▶ **Document section**:
********************
It’s no secret that The Falcon and the Winter Soldier is exploring race relations in far more depth than the MCU ever has. One of the central characters is John Walker, the new Captain America.
However, is Walker more than a mere antagonist for Sam Wilson and Bucky Barnes? Does he, in fact, reflect the establishment of “the norm” in the form of an “All-American” white man as Captain America?
Furthermore, how will The Falcon and the Winter Soldier continue to challenge these perceptions? Let’s dive in.
The most social commentary we’ve seen in a Marvel project
Episode 2 of The Falcon and the Winter Soldier certainly didn’t shy away from exploring issues of racism. Notably, Bucky (Sebastian Stan) and Sam (Anthony Mackie) meet Isaiah Bradley, who is revealed to be the sole survivor of a group of Black Super Soldiers who were experimented on after Steve disappeared. Indeed, Bradley was imprisoned for thirty years as the government hushed up the project.
A more overt form of racism comes just as Bucky and Sam are thrown out of Bradley’s house. Sam, justifiably angry about the situation, lashes out at Bucky, asking if Steve knew about the program. However, in an all-too-real encounter, a police officer questions whether the plain-clothed Falcon is “bothering” Bucky.
********************
▶ **Exercise instructions**: Please copy word for word the part of the Falcon and the Winter Soldier article between "However, is Walker" and "as Captain America?", inclusive.
********************
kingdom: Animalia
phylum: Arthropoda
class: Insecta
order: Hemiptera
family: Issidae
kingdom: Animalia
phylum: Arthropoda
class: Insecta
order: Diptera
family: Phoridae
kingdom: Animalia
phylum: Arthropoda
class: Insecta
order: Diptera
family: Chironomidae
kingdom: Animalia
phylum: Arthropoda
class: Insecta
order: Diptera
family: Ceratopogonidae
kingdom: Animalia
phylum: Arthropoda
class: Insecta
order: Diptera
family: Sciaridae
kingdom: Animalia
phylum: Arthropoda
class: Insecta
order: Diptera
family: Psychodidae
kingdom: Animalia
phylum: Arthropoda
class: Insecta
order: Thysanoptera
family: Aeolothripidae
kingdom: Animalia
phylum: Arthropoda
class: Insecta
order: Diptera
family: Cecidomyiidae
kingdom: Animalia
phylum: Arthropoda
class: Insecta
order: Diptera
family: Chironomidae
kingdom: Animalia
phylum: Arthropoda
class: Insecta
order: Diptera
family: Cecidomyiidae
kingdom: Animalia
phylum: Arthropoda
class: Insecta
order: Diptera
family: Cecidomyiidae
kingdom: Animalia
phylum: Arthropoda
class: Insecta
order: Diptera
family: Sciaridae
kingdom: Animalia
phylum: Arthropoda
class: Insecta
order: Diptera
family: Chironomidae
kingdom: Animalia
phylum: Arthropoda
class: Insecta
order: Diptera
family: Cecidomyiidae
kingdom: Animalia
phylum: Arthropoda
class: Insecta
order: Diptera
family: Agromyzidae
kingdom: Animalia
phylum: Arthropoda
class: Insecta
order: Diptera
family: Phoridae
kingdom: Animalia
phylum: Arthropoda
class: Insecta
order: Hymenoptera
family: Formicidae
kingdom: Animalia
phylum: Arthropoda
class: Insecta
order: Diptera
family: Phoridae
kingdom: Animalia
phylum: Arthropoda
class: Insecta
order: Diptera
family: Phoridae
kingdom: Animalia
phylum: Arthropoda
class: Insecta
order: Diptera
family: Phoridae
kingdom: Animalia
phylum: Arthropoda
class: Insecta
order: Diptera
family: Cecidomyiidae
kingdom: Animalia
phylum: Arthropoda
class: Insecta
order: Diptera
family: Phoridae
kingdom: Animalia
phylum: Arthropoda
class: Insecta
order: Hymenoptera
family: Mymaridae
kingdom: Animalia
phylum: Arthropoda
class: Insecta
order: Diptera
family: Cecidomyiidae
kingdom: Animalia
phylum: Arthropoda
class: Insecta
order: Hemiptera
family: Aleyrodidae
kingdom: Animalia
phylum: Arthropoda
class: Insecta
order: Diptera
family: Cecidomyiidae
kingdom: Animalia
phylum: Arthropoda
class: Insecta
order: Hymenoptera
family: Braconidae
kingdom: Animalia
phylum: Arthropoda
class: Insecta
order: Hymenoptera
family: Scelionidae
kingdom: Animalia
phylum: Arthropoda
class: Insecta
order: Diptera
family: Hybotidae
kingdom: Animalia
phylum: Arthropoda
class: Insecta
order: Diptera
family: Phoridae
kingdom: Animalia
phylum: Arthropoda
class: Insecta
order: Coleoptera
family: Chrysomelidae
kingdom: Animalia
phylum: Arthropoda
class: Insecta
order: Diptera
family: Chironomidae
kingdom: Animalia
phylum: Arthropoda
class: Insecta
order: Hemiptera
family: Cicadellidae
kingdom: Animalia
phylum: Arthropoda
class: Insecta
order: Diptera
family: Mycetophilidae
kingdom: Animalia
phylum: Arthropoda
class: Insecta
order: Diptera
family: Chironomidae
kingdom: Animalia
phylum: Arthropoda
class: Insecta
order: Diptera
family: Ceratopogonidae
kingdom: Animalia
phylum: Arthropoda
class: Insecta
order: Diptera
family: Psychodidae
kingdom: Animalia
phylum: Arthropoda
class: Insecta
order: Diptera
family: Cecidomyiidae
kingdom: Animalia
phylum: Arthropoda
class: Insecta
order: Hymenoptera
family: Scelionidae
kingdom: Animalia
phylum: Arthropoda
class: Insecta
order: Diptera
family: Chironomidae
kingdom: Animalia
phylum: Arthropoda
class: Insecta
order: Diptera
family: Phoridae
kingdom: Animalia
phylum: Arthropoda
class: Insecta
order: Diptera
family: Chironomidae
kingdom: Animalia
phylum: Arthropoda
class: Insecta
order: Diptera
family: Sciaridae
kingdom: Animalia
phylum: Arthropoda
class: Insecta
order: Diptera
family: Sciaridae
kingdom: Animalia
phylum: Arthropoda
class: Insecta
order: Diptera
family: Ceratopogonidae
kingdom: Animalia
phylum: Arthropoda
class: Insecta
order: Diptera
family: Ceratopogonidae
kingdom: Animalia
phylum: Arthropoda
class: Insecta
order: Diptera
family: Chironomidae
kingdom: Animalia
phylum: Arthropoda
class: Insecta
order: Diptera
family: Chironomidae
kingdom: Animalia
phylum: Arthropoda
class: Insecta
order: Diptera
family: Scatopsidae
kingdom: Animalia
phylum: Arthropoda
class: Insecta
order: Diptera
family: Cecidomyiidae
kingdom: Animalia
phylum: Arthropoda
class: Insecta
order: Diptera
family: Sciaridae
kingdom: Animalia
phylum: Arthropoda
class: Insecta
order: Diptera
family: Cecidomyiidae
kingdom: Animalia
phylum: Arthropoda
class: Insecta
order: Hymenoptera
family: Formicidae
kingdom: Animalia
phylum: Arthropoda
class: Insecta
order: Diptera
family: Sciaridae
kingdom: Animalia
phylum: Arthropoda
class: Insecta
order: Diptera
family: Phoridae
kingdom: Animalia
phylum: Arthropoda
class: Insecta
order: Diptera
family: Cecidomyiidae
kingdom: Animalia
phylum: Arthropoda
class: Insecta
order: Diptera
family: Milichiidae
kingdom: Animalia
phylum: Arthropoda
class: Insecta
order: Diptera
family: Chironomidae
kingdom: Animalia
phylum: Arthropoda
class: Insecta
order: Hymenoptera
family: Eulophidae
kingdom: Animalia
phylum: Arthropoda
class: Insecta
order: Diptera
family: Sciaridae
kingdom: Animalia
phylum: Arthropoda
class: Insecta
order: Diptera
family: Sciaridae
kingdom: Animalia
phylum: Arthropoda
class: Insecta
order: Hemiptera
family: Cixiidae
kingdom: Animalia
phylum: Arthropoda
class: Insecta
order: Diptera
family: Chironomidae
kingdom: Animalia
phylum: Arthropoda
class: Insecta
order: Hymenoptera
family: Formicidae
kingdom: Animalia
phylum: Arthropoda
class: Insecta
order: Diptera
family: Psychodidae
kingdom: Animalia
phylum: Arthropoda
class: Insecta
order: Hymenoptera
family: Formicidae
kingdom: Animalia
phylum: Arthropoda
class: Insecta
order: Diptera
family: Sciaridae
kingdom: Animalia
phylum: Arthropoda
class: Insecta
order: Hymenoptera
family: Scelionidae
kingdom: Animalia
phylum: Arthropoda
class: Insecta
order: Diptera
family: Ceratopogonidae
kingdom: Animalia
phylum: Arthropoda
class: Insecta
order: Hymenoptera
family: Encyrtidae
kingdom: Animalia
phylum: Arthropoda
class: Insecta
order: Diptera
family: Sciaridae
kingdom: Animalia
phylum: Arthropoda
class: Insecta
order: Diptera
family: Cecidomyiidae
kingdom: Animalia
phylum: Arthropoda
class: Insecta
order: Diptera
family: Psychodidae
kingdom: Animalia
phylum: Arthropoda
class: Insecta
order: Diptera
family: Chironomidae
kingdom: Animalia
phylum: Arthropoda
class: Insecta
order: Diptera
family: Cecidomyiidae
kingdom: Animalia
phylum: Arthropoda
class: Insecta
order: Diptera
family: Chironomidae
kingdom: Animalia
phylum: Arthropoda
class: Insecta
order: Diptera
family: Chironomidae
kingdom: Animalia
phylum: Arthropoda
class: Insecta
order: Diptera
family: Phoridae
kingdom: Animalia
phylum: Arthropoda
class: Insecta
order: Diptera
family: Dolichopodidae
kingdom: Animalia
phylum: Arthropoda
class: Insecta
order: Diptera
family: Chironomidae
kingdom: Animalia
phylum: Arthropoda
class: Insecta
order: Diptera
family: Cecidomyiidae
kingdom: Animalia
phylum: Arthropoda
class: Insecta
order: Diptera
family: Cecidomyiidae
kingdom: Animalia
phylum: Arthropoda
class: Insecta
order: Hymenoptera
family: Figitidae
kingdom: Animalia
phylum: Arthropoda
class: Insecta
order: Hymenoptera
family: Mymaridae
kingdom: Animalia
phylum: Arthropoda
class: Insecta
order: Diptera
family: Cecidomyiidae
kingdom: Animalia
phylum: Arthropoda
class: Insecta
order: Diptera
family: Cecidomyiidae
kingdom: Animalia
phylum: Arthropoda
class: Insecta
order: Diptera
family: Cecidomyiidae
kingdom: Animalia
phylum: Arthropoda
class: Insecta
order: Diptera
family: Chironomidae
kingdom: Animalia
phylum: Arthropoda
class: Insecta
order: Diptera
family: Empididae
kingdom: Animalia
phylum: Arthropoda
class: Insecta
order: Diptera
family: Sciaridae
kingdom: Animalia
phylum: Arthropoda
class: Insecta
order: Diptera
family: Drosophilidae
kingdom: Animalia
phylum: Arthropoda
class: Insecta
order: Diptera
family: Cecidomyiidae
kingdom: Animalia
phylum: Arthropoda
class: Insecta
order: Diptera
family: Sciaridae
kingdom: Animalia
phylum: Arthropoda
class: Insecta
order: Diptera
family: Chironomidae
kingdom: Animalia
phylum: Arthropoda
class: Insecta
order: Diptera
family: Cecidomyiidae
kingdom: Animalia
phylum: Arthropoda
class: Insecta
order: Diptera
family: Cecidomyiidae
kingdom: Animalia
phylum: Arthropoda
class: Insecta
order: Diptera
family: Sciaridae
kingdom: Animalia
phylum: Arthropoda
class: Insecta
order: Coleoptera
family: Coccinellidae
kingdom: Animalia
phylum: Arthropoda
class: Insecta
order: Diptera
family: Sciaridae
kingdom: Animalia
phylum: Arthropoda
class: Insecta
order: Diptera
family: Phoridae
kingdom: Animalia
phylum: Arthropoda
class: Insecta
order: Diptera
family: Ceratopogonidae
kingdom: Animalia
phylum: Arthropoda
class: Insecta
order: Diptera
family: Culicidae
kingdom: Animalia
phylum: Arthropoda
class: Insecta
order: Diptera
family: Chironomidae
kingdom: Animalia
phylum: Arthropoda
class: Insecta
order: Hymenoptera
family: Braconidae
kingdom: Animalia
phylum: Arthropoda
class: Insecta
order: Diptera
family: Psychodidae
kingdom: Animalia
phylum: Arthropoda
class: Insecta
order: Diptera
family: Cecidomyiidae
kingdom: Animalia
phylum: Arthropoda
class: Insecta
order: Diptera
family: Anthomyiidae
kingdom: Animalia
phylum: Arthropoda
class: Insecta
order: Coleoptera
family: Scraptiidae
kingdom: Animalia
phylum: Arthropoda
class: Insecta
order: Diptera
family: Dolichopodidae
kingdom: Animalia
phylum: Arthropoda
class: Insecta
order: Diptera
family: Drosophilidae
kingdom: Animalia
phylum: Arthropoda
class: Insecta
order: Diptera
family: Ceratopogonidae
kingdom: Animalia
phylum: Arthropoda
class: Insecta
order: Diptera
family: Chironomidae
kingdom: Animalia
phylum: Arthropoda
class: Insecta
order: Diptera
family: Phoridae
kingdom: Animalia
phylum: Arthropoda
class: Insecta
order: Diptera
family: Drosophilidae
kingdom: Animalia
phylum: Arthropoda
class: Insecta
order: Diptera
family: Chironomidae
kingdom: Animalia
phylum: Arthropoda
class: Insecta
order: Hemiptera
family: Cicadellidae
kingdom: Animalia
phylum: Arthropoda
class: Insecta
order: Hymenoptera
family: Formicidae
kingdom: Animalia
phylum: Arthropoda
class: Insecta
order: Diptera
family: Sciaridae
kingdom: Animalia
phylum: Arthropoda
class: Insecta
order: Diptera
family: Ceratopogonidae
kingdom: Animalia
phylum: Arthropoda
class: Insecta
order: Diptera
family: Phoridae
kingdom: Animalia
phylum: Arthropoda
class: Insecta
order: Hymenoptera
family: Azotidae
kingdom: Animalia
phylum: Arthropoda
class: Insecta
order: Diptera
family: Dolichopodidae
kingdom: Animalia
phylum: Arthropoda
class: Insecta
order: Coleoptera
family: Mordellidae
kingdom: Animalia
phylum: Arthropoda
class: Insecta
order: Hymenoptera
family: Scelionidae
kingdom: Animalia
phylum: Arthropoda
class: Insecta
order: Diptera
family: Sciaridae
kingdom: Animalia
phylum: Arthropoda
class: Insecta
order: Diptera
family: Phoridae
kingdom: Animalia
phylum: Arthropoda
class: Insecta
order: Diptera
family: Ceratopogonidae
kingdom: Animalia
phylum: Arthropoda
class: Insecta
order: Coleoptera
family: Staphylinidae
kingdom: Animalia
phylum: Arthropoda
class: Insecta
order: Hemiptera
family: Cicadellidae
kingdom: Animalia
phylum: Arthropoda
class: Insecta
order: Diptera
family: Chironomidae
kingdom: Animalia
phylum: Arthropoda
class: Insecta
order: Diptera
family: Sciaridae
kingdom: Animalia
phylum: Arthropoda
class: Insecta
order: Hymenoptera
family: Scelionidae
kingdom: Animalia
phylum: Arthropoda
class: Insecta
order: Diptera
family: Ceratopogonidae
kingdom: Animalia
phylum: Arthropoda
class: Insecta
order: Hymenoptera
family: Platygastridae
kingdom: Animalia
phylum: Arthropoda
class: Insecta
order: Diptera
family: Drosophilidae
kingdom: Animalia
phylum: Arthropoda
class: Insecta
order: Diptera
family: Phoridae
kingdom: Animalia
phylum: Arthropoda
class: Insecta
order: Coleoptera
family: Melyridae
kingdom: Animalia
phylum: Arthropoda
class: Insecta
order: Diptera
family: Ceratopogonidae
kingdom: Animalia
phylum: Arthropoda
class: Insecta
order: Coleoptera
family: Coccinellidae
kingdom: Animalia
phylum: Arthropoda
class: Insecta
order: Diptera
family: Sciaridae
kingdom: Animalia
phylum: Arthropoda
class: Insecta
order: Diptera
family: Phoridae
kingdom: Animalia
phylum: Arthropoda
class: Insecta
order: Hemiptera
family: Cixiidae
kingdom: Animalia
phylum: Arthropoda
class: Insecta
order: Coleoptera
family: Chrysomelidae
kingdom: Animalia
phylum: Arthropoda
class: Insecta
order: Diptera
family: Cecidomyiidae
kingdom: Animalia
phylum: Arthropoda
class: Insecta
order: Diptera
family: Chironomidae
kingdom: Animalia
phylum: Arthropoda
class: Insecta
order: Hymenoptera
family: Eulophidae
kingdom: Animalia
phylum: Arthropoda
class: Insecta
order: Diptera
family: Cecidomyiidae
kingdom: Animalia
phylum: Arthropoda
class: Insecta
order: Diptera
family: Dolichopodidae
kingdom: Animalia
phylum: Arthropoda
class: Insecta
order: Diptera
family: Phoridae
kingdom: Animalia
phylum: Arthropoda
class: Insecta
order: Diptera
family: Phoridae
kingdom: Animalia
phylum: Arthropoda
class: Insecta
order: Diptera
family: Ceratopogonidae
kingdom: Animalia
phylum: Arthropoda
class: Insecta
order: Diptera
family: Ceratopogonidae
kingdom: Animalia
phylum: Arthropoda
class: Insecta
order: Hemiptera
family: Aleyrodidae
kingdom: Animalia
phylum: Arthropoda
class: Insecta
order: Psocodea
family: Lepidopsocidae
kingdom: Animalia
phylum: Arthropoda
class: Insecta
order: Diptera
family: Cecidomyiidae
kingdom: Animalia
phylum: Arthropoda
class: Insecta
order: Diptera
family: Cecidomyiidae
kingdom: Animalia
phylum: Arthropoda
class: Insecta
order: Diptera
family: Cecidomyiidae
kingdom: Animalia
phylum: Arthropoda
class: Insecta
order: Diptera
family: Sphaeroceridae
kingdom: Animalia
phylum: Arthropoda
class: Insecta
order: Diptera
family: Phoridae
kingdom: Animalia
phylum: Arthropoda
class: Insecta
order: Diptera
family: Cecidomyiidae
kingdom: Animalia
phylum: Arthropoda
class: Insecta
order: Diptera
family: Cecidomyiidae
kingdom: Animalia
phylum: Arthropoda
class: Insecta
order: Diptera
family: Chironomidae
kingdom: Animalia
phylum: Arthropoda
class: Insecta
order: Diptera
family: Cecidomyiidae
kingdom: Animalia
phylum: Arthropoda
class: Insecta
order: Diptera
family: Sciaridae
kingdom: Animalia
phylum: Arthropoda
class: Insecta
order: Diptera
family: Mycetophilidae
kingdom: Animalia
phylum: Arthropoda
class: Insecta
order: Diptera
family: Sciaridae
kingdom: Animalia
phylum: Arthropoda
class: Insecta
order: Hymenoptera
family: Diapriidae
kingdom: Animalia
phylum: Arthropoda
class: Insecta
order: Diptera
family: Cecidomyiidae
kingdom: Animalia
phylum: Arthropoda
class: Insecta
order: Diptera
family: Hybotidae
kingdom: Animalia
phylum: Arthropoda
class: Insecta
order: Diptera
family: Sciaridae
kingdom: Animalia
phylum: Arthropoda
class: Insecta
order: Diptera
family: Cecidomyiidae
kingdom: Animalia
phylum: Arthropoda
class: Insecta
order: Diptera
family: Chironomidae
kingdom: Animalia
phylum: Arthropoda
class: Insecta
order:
********************
▶ **Response for this exercise**:
However, is Walker more than a mere antagonist for Sam Wilson and Bucky Barnes? Does he, in fact, reflect the establishment of “the norm” in the form of an “All-American” white man as Captain America?